**Text under study**

===

Configuring SSL for application servers

You can install IBM® SPSS® Collaboration and Deployment Services Repository Server against an SSL-enabled database. Follow the steps below for your application server:

JBoss

Refer to your JBoss EAP 7.x documentation for instructions on enabling SSL/TLS. SSL is enabled by default in JBoss EAP 7.x. Make customizations as follows:

  1. Create a key file with Java keystore format. For example:
    keytool -genkey -alias cads822  -keyalg RSA -ext san=ip:*.**.**.**  -keystore myserver.jks -validity 10950

    Make sure the common name (CN) is the fully qualified domain name (FQDN) of the system where IBM SPSS Collaboration and Deployment Services Repository is installed. The ip is the IP address of the IBM SPSS Collaboration and Deployment Services Repository Server.

    If your key file is in a format other than keystore, transform it into Java keystore format first.

  2. Update the following SSL settings in the file cds_server.xml, located at JBOSS_HOME\standalone\configuration:
    <security-realm name="CaDSRealm">
<server-identities>
<ssl>
<keystore path="JBOSS_HOME\standalone\configuration\myserver.jks" keystore-password="xxxx" alias="cads822"/>
</ssl>
...
</security-realm>

    Where the value for alias is the same name you used for creating the key file.

===

Collected data entries
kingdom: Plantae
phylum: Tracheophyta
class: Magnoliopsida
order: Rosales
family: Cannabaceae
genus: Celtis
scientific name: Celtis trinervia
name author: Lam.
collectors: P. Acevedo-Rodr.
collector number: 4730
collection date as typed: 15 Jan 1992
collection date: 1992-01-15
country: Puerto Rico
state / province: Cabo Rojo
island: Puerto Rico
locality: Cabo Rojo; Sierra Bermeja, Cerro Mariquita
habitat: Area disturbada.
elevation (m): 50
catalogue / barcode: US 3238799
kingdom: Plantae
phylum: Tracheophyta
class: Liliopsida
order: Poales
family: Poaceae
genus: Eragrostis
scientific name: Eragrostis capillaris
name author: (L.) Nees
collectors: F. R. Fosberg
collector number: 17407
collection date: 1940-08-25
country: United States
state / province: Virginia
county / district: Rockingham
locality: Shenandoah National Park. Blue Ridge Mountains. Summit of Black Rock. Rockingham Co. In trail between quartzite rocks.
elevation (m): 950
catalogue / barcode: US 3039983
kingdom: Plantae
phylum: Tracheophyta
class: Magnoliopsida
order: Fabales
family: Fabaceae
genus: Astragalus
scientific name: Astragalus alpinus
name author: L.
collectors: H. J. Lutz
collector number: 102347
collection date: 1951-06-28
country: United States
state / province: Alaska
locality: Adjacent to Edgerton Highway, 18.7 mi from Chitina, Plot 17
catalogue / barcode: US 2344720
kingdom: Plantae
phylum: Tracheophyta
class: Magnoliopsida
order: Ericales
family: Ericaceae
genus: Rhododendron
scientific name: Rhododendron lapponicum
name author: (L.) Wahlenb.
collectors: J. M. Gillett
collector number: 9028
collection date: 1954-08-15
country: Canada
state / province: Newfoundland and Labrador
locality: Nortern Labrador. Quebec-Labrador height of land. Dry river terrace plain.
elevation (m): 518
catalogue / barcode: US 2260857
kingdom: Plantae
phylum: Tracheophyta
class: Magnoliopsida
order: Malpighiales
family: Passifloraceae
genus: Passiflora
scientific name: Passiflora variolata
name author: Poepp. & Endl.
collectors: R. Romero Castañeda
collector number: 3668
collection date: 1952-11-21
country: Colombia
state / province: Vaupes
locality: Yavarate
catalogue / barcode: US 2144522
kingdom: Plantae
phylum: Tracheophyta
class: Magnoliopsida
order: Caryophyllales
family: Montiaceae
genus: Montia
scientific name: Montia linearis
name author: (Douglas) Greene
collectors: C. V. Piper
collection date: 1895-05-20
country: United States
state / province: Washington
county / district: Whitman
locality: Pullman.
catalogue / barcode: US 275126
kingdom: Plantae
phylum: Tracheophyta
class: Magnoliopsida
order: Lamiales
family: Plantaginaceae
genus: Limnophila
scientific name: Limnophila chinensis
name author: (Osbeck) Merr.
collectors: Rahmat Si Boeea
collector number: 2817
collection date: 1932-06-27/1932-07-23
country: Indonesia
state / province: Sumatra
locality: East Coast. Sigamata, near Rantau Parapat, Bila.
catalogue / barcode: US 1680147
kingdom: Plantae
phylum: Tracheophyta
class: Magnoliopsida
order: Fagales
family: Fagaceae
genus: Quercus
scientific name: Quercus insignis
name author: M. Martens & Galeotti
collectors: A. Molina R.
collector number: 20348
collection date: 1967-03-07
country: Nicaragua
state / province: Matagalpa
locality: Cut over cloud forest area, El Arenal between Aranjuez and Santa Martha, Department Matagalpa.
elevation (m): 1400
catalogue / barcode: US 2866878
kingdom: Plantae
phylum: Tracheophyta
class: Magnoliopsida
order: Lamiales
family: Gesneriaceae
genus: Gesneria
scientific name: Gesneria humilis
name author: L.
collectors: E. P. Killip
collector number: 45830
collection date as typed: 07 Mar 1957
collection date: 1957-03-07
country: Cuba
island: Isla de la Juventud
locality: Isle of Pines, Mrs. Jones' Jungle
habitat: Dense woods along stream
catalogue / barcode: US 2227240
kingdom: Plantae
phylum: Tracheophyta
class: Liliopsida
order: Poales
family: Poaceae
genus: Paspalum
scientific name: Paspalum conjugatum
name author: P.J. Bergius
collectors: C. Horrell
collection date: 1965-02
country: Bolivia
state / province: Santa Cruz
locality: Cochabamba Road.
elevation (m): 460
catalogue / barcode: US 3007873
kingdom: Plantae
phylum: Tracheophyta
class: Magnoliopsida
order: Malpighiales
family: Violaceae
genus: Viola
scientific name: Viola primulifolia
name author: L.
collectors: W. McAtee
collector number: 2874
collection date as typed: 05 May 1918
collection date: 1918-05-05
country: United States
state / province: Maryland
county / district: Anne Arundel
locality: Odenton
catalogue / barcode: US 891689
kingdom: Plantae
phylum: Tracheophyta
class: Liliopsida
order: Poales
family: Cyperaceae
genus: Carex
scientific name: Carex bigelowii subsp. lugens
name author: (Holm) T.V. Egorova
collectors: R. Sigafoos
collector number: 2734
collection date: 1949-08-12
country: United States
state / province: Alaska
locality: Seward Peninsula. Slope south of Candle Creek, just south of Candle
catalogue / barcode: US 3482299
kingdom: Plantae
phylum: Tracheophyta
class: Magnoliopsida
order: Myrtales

===

**Required action A**
Duplicate the SSL configuration text between "If your key" and "the key file.", inclusive.
**Required action B**
What does the SSL configuration text say the common name (CN) must be?
**Required action C**
Resume the SSL configuration text after its last sentence.

**Answer box A**
If your key file is in a format other than keystore, transform it into Java keystore format first.

  2. Update the following SSL settings in the file cds_server.xml, located at JBOSS_HOME\standalone\configuration:
    <security-realm name="CaDSRealm">
<server-identities>
<ssl>
<keystore path="JBOSS_HOME\standalone\configuration\myserver.jks" keystore-password="xxxx" alias="cads822"/>
</ssl>
...
</security-realm>

    Where the value for alias is the same name you used for creating the key file.

**Answer box B**
The fully qualified domain name (FQDN) of the system where IBM SPSS Collaboration and Deployment Services Repository is installed.

**Answer box C**
    <http-connector name="http-remoting-connector" connector-ref="default" security-realm="CaDSRealm"/>
    <https-listener name="https" socket-binding="https" security-realm="CaDSRealm" enable-http2="true"/>
  3. Optional: You can make changes to port configuration. For example, change the default JBoss HTTPS port from 8443 to 443 under <socket-binding-group> in the file cds_server.xml:
    <socket-binding-group name="standard-sockets" default-interface="public" ...>
<socket-binding name="http" port="80" />
<socket-binding name="https" port="443" />
...
</socket-binding-group>

Liberty

Refer to your JBoss EAP 7.x documentation for instructions on enabling SSL/TLS. SSL is enabled by default in JBoss EAP 7.x. Make customizations as follows:

  1. Create a key file with Java keystore format. For example:
    keytool -genkey -alias test.jks -keyalg RSA san=ip:*.**.**.**  -validity 20000 -keystore test.jks

    Make sure the common name (CN) is the fully qualified domain name (FQDN) of the system where IBM SPSS Collaboration and Deployment Services Repository is installed. The ip is the IP address of the IBM SPSS Collaboration and Deployment Services Repository Server.

    If your key file is in a format other than keystore, transform it into Java keystore format first.

  2. Update the file server.xml located at CADS_HOME\wlp\usr\servers\cdsServer with the new keystore file information:
    <keyStore id="defaultKeyStore" location=".\test.jks" type="JKS" password="xxxx"/>

WebSphere

Refer to your WebSphere documentation for instructions on enabling SSL/TLS.